▼

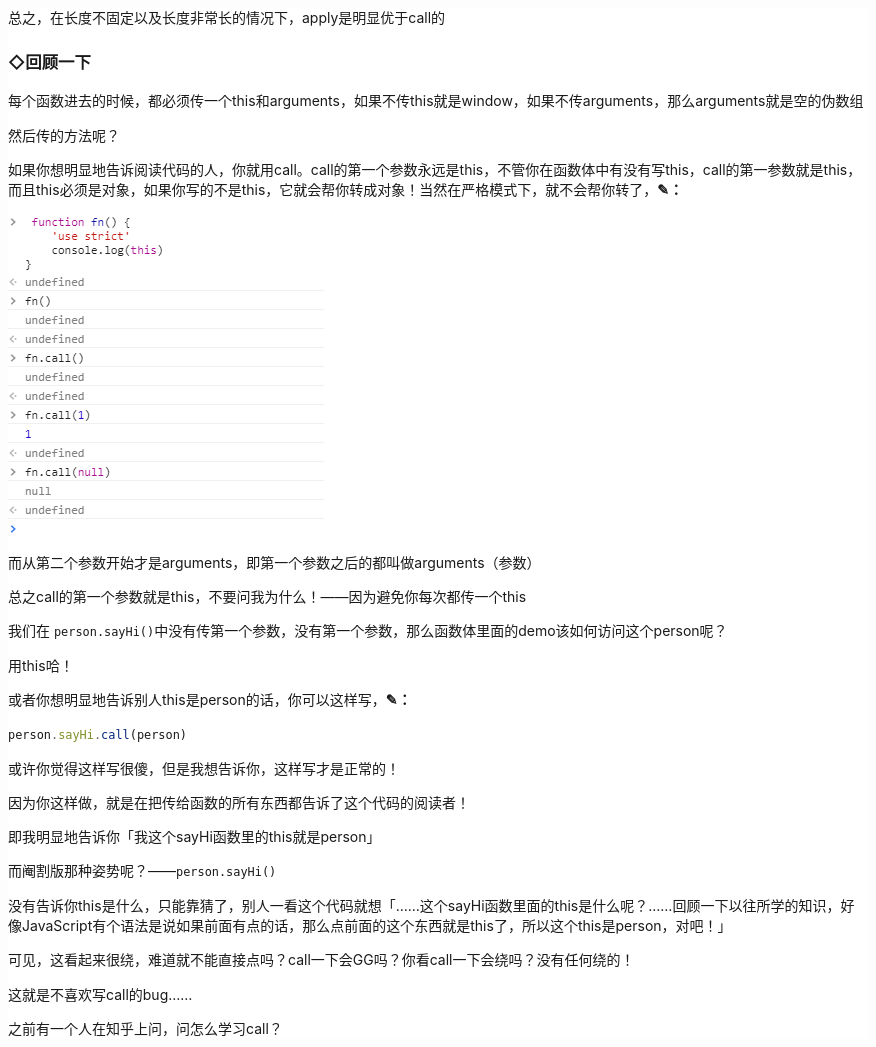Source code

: 总之，在长度不固定以及长度非常长的情况下，apply是明显优于call的

### ◇回顾一下

每个函数进去的时候，都必须传一个this和arguments，如果不传this就是window，如果不传arguments，那么arguments就是空的伪数组

然后传的方法呢？

如果你想明显地告诉阅读代码的人，你就用call。call的第一个参数永远是this，不管你在函数体中有没有写this，call的第一参数就是this，而且this必须是对象，如果你写的不是this，它就会帮你转成对象！当然在严格模式下，就不会帮你转了，**✎：**

![1544636132500](img/02/1544636132500.png)

而从第二个参数开始才是arguments，即第一个参数之后的都叫做arguments（参数）

总之call的第一个参数就是this，不要问我为什么！——因为避免你每次都传一个this

我们在 `person.sayHi()`中没有传第一个参数，没有第一个参数，那么函数体里面的demo该如何访问这个person呢？

用this哈！

或者你想明显地告诉别人this是person的话，你可以这样写，**✎：**

```js
person.sayHi.call(person)
```

或许你觉得这样写很傻，但是我想告诉你，这样写才是正常的！

因为你这样做，就是在把传给函数的所有东西都告诉了这个代码的阅读者！

即我明显地告诉你「我这个sayHi函数里的this就是person」

而阉割版那种姿势呢？——`person.sayHi()`

没有告诉你this是什么，只能靠猜了，别人一看这个代码就想「……这个sayHi函数里面的this是什么呢？……回顾一下以往所学的知识，好像JavaScript有个语法是说如果前面有点的话，那么点前面的这个东西就是this了，所以这个this是person，对吧！」

可见，这看起来很绕，难道就不能直接点吗？call一下会GG吗？你看call一下会绕吗？没有任何绕的！

这就是不喜欢写call的bug……

之前有一个人在知乎上问，问怎么学习call？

▲

#### EXERCISE:
Reproduce every entry above in full and exactly, though not its pictures.

#### OUTPUT FOR THIS TASK:
Source code

: 总之，在长度不固定以及长度非常长的情况下，apply是明显优于call的

### ◇回顾一下

每个函数进去的时候，都必须传一个this和arguments，如果不传this就是window，如果不传arguments，那么arguments就是空的伪数组

然后传的方法呢？

如果你想明显地告诉阅读代码的人，你就用call。call的第一个参数永远是this，不管你在函数体中有没有写this，call的第一参数就是this，而且this必须是对象，如果你写的不是this，它就会帮你转成对象！当然在严格模式下，就不会帮你转了，**✎：**

![1544636132500](img/02/1544636132500.png)

而从第二个参数开始才是arguments，即第一个参数之后的都叫做arguments（参数）

总之call的第一个参数就是this，不要问我为什么！——因为避免你每次都传一个this

我们在 `person.sayHi()`中没有传第一个参数，没有第一个参数，那么函数体里面的demo该如何访问这个person呢？

用this哈！

或者你想明显地告诉别人this是person的话，你可以这样写，**✎：**

```js
person.sayHi.call(person)
```

或许你觉得这样写很傻，但是我想告诉你，这样写才是正常的！

因为你这样做，就是在把传给函数的所有东西都告诉了这个代码的阅读者！

即我明显地告诉你「我这个sayHi函数里的this就是person」

而阉割版那种姿势呢？——`person.sayHi()`

没有告诉你this是什么，只能靠猜了，别人一看这个代码就想「……这个sayHi函数里面的this是什么呢？……回顾一下以往所学的知识，好像JavaScript有个语法是说如果前面有点的话，那么点前面的这个东西就是this了，所以这个this是person，对吧！」

可见，这看起来很绕，难道就不能直接点吗？call一下会GG吗？你看call一下会绕吗？没有任何绕的！

这就是不喜欢写call的bug……

之前有一个人在知乎上问，问怎么学习call？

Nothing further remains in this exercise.